Objectives: To examine the relationship between ethnicity and sensitization to allergens among children with asthma living in urban and suburban areas of Connecticut.
Study design: Cross-sectional study.
Study population: A total of 791 children with mild-to-severe asthma who received their medical care in the city of Hartford.
Results: Puerto Rican ethnicity was associated with skin test reactivity (STR) to cockroach (odds ratio [OR], 3.3; 95% confidence interval [CI], 1.7 to 6.4), STR to dust mite (OR, 1.7; 95% CI, 1.2 to 2.4), STR to mixed grass pollen (OR, 1.7; 95% CI, 1.1 to 2.7), and STR to mugwort/sage (OR, 2.4; 95% CI, 1.4 to 4.1). African-American ethnicity was associated with STR to four outdoor allergens (ie, mixed tree pollen [OR, 2.3; 95% CI, 1.3 to 3.9], mixed grass pollen [OR, 2.7; 95% CI, 1.6 to 4.8], mugwort/sage [OR, 3.1; 95% CI, 1.6 to 6.0], and ragweed [OR, 2.1; 95% CI, 1.2 to 3.8]). Among all children, STR to outdoor allergens was strongly associated with the extent of allergen sensitization. As an example, children sensitized to mixed grass pollen had 34.7 times higher odds of having at least four positive skin tests to other allergens than nonsensitized children (95% CI for OR, 15.6 to 77.0).
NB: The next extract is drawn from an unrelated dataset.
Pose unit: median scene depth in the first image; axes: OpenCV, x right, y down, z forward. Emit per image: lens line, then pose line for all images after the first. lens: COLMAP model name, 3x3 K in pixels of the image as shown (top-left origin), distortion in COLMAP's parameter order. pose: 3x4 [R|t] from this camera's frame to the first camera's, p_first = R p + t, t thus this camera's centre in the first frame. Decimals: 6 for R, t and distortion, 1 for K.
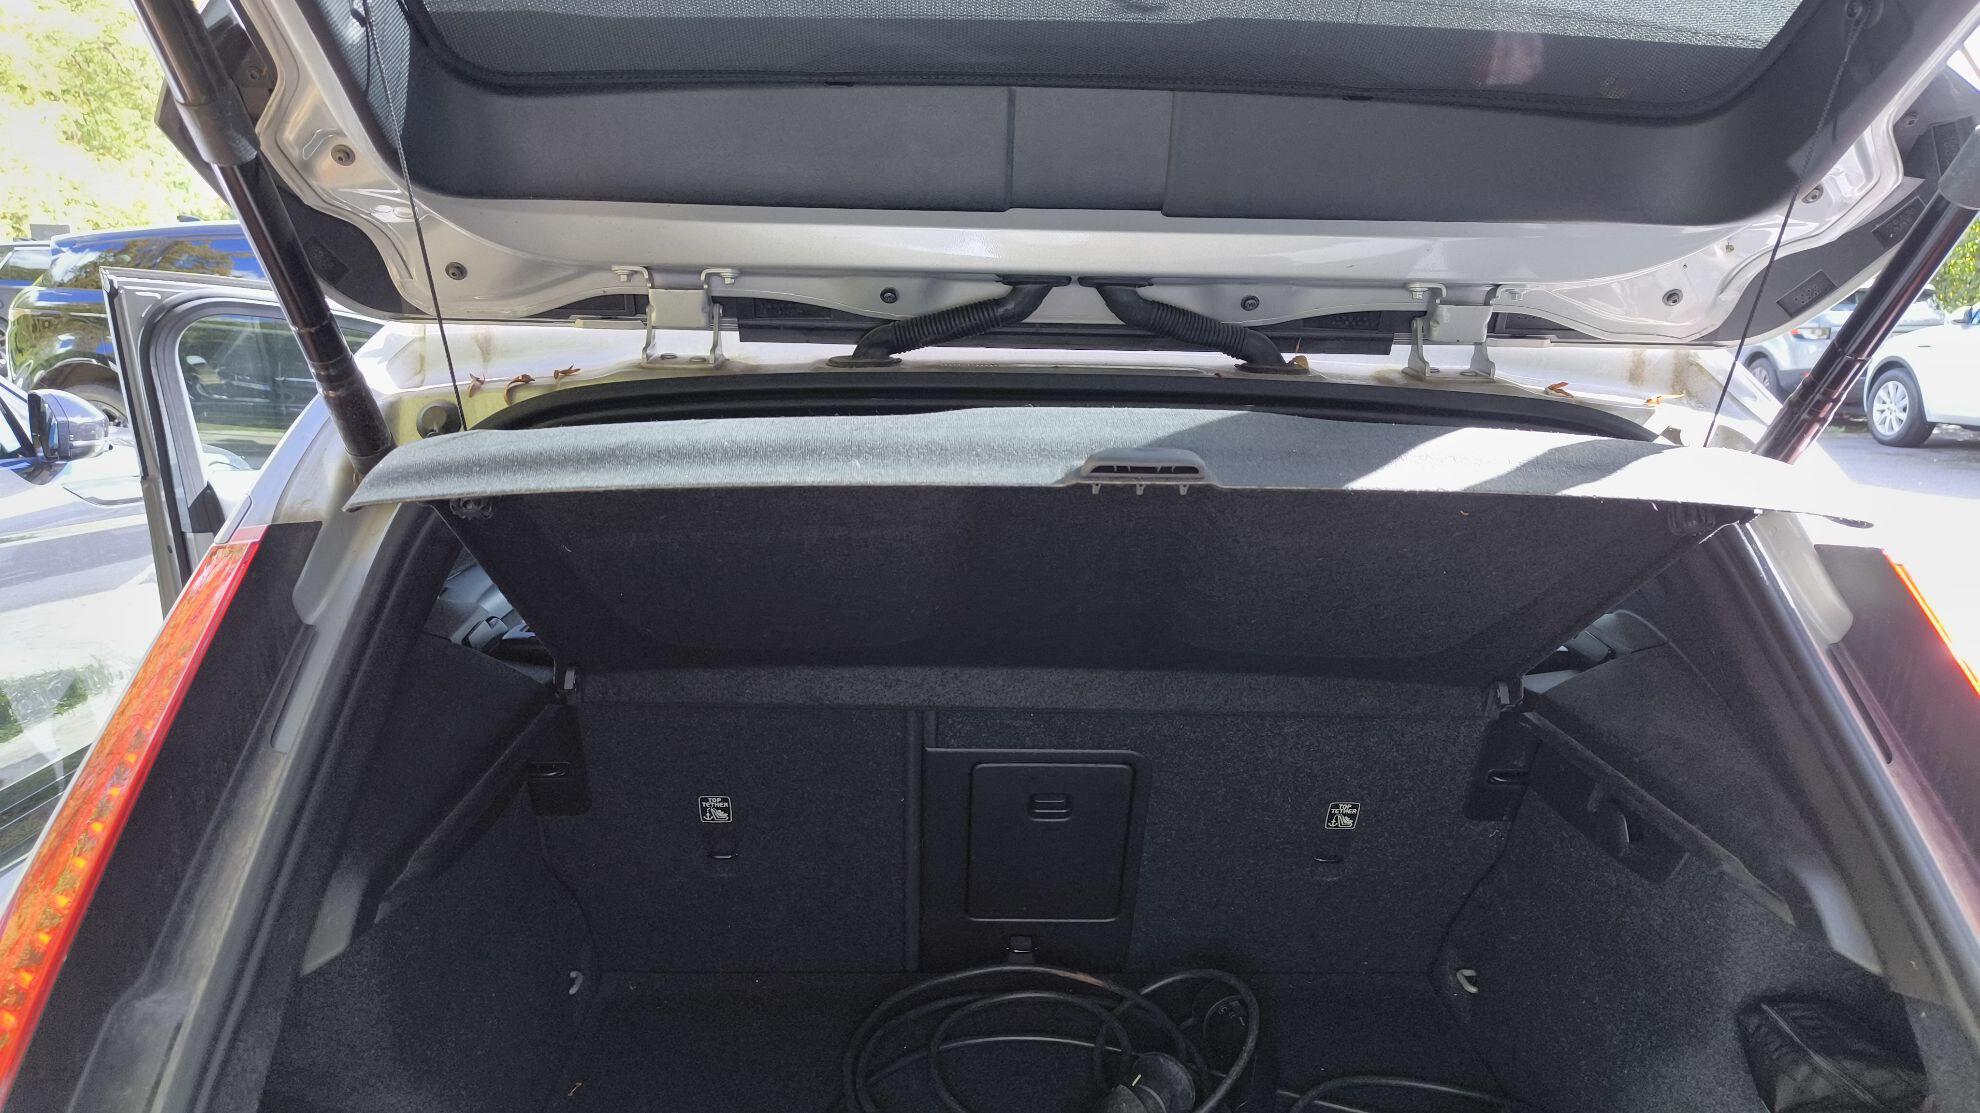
lens RADIAL K [[1367.5, 0, 979.7], [0, 1367.5, 556.0], [0, 0, 1]] dist [0.023326, -0.004490]
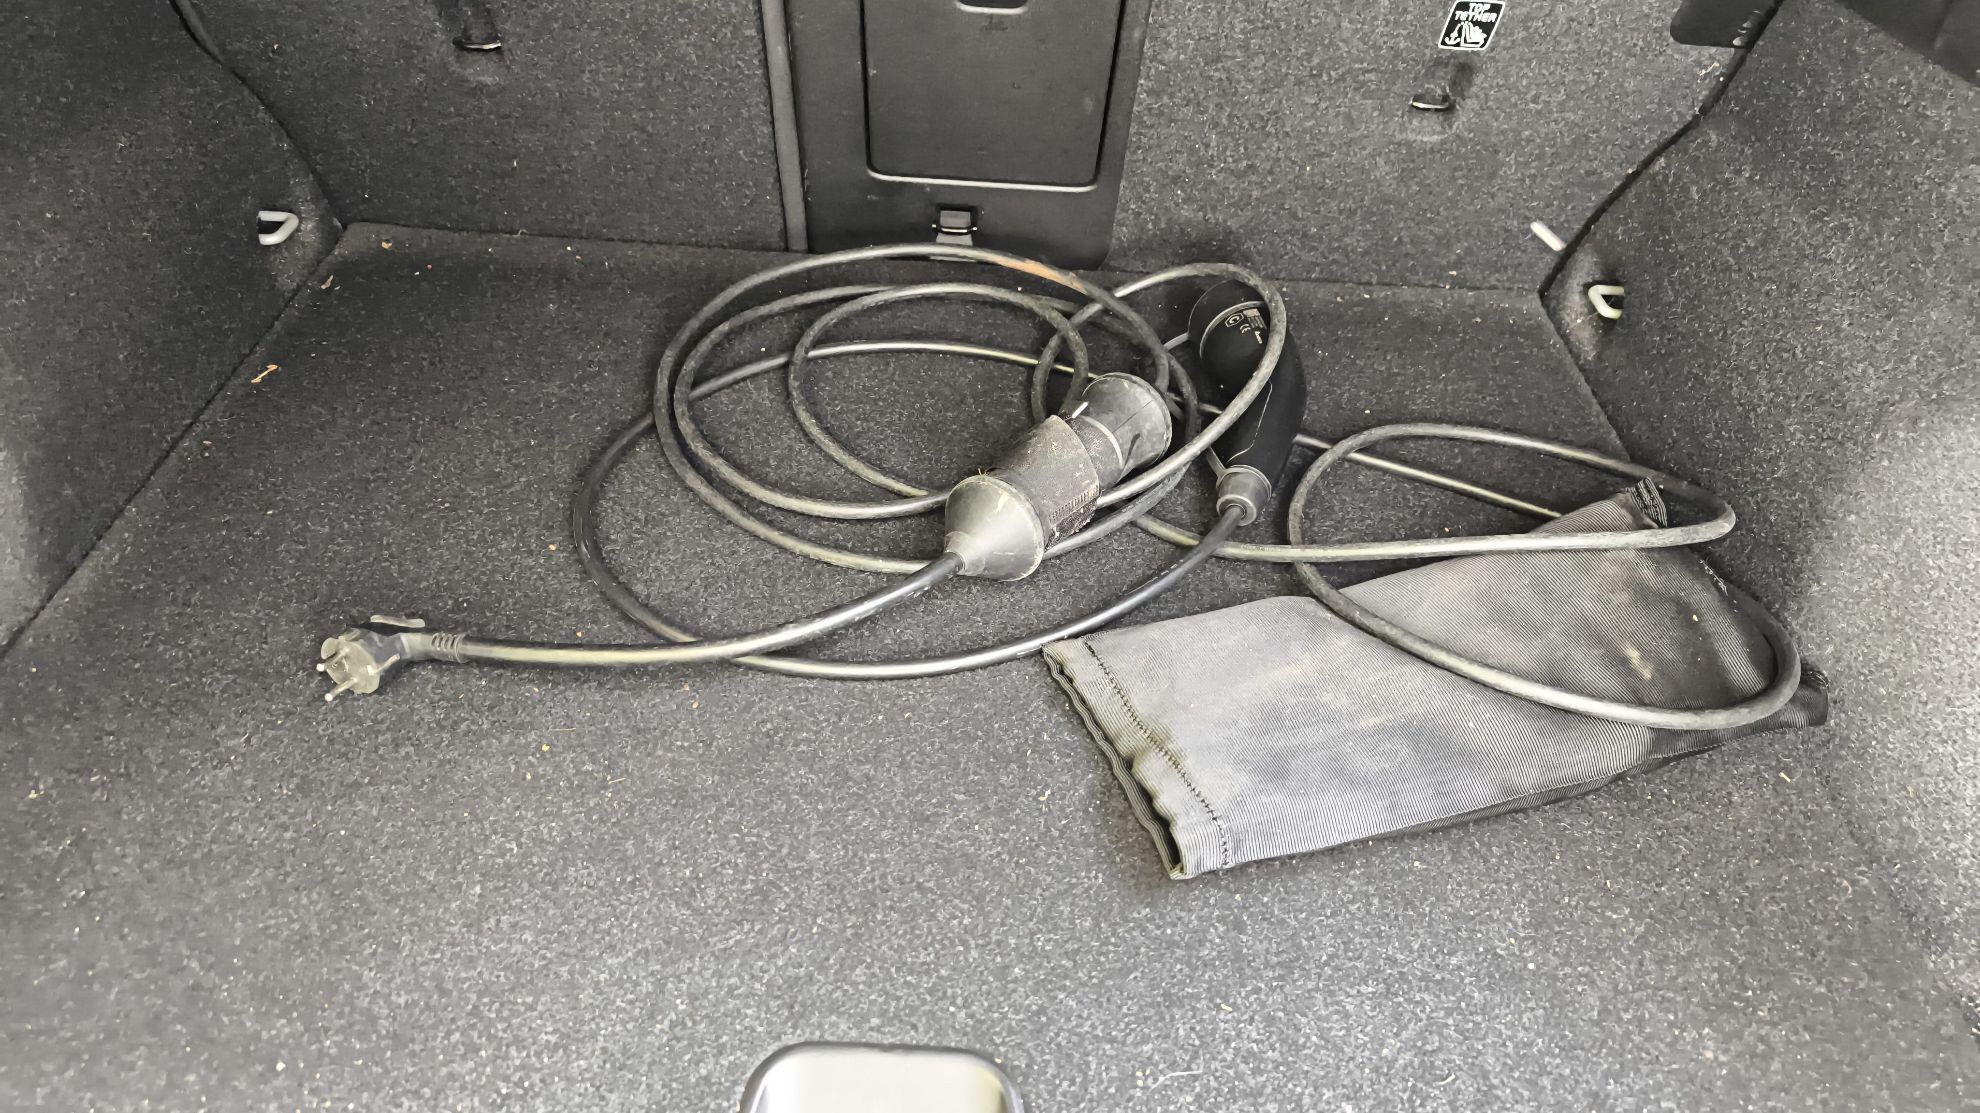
lens RADIAL K [[1367.5, 0, 986.2], [0, 1367.5, 556.1], [0, 0, 1]] dist [0.023326, -0.004490]
pose [[0.998251, 0.057107, -0.015306, 0.073706], [-0.044151, 0.892230, 0.449417, 0.137514], [0.039321, -0.447955, 0.893191, 0.346286]]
Conclusions: Our findings suggest that Puerto Rican ethnicity is associated with an increased risk of sensitization to indoor and outdoor allergens among children with asthma, and that allergy skin testing should be performed more often as part of the management of asthma in African-American children and in Puerto Rican children in the United States.